## BEGIN The data

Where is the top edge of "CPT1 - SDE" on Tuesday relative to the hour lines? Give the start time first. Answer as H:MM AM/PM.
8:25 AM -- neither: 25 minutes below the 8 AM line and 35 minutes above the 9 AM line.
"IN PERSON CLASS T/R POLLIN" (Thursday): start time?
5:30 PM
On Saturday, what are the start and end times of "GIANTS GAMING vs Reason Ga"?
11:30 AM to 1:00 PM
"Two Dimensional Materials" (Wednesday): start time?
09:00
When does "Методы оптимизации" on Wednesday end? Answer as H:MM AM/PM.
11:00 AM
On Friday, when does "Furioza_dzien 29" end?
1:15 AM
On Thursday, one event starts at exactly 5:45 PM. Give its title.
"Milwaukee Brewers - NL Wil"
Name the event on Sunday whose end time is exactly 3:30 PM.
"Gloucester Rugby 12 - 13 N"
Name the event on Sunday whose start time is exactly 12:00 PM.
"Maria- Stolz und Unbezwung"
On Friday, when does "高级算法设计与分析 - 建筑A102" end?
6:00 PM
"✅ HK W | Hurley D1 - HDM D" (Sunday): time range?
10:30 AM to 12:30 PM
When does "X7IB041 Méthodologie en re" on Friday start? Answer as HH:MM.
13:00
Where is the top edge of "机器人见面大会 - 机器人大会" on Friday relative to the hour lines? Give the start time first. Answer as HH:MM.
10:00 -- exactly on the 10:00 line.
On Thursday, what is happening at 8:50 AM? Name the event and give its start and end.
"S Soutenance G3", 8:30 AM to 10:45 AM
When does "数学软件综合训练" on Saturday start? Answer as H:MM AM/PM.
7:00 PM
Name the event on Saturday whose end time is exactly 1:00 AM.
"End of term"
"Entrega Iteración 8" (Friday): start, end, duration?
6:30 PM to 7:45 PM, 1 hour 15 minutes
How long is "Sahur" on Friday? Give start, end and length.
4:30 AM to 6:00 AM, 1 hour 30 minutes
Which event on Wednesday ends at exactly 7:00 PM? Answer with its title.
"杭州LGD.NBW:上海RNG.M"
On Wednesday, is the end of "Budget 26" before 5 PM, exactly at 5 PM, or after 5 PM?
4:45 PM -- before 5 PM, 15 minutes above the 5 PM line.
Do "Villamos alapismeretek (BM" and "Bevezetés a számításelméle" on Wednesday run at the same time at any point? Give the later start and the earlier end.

## END The data

▸ **What you will do**
Copy the rows above without any change, from the line with "(Sunday): time range?" to the line with "6:30 PM to 7:45 PM, 1 hour 15 minutes", both included.

▸ **Task result**
"✅ HK W | Hurley D1 - HDM D" (Sunday): time range?
10:30 AM to 12:30 PM
When does "X7IB041 Méthodologie en re" on Friday start? Answer as HH:MM.
13:00
Where is the top edge of "机器人见面大会 - 机器人大会" on Friday relative to the hour lines? Give the start time first. Answer as HH:MM.
10:00 -- exactly on the 10:00 line.
On Thursday, what is happening at 8:50 AM? Name the event and give its start and end.
"S Soutenance G3", 8:30 AM to 10:45 AM
When does "数学软件综合训练" on Saturday start? Answer as H:MM AM/PM.
7:00 PM
Name the event on Saturday whose end time is exactly 1:00 AM.
"End of term"
"Entrega Iteración 8" (Friday): start, end, duration?
6:30 PM to 7:45 PM, 1 hour 15 minutes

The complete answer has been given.